### REQUIRED WORK
Among the entries below, please show each line that carries the word "Cookies".

Stored dataset items
+ + + +

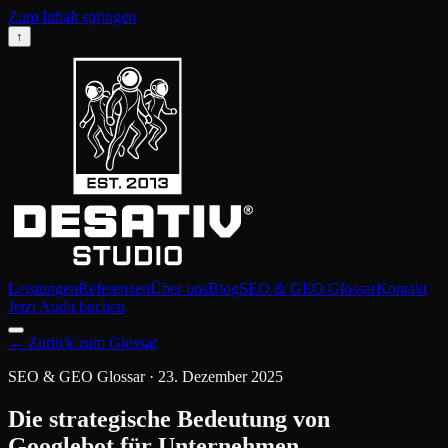
Zum Inhalt springen
↑
Leistungen
Referenzen
Über uns
Blog
SEO & GEO Glossar
Kontakt
Jetzt Audit buchen
←
Zurück zum Glossar
SEO & GEO Glossar
·
23. Dezember 2025
Die strategische Bedeutung von
Googlebot für Unternehmen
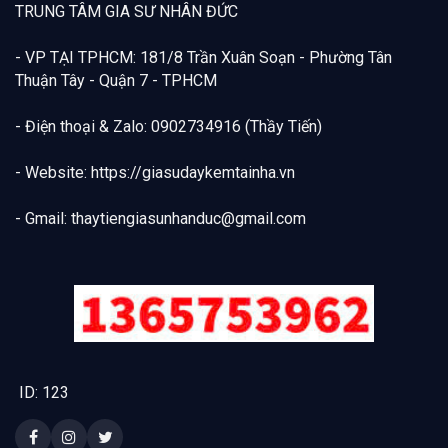
TRUNG TÂM GIA SƯ NHÂN ĐỨC
- VP TẠI TPHCM: 181/8 Trần Xuân Soạn - Phường Tân
Thuận Tây - Quận 7 - TPHCM
- Điện thoại & Zalo: 0902734916 (Thầy Tiến)
- Website: https://giasudaykemtainha.vn
- Gmail:
thaytiengiasunhanduc@gmail.com
ID: 123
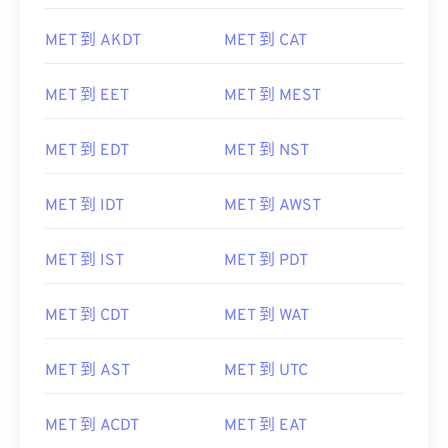
MET 到 AKDT
MET 到 CAT
MET 到 EET
MET 到 MEST
MET 到 EDT
MET 到 NST
MET 到 IDT
MET 到 AWST
MET 到 IST
MET 到 PDT
MET 到 CDT
MET 到 WAT
MET 到 AST
MET 到 UTC
MET 到 ACDT
MET 到 EAT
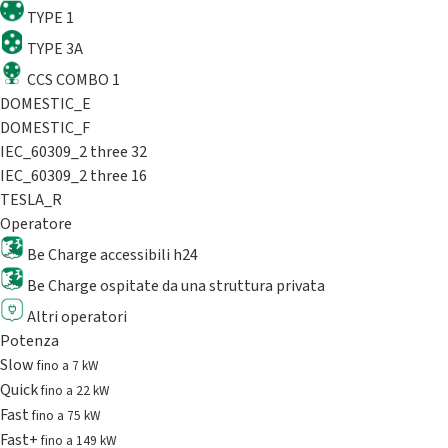
TYPE 1
TYPE 3A
CCS COMBO 1
DOMESTIC_E
DOMESTIC_F
IEC_60309_2 three 32
IEC_60309_2 three 16
TESLA_R
Operatore
Be Charge accessibili h24
Be Charge ospitate da una struttura privata
Altri operatori
Potenza
Slow
fino a 7 kW
Quick
fino a 22 kW
Fast
fino a 75 kW
Fast+
fino a 149 kW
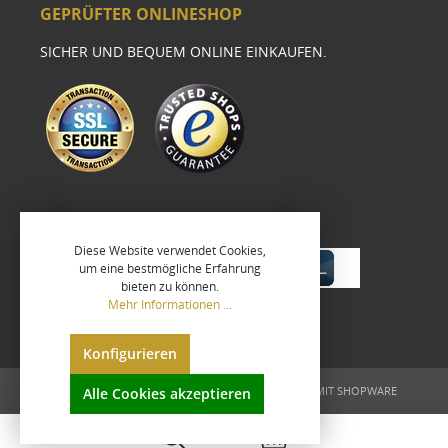
GEPRÜFTER ONLINESHOP
SICHER UND BEQUEM ONLINE EINKAUFEN.
Diese Website verwendet Cookies,
um eine bestmögliche Erfahrung
bieten zu können.
Mehr Informationen ...
Konfigurieren
UMGESETZT VON
XEROGRAFIX GMBH
REALISIERT MIT SHOPWARE
Alle Cookies akzeptieren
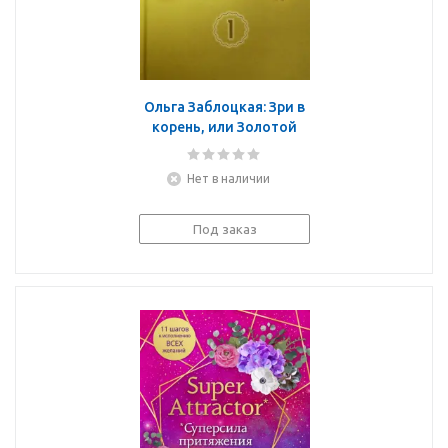
Ольга Заблоцкая: Зри в
корень, или Золотой
ключик. Том 1
Нет в наличии
Под заказ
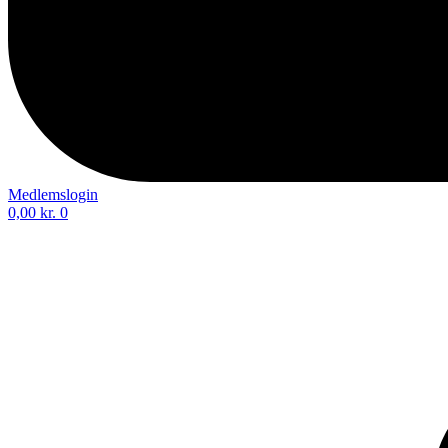
Medlemslogin
0,00
kr.
0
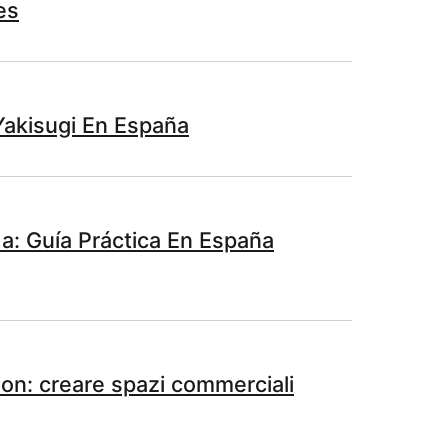
es
Yakisugi En España
: Guía Práctica En España
on: creare spazi commerciali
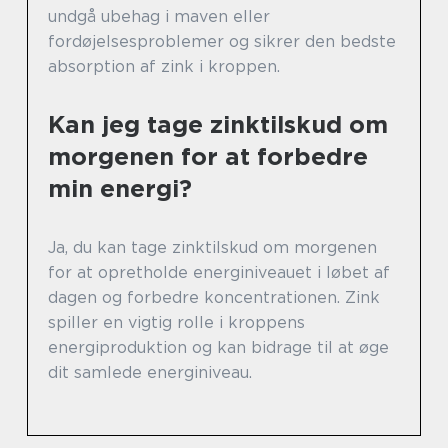
undgå ubehag i maven eller
fordøjelsesproblemer og sikrer den bedste
absorption af zink i kroppen.
Kan jeg tage zinktilskud om
morgenen for at forbedre
min energi?
Ja, du kan tage zinktilskud om morgenen
for at opretholde energiniveauet i løbet af
dagen og forbedre koncentrationen. Zink
spiller en vigtig rolle i kroppens
energiproduktion og kan bidrage til at øge
dit samlede energiniveau.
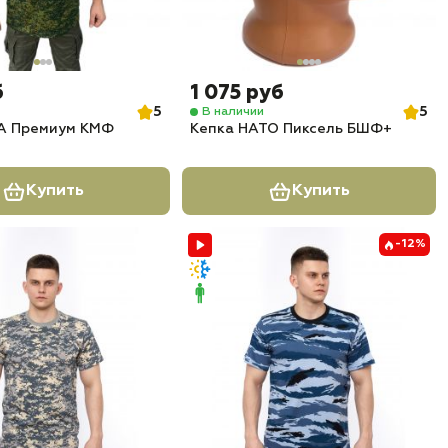
б
1 075 руб
5
5
В наличии
 Премиум КМФ
Кепка НАТО Пиксель БШФ+
Купить
Купить
-12%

+ + + +

### RESULT OF THIS EXERCISE
Diese Website verwendet Cookies,
Alle Cookies akzeptieren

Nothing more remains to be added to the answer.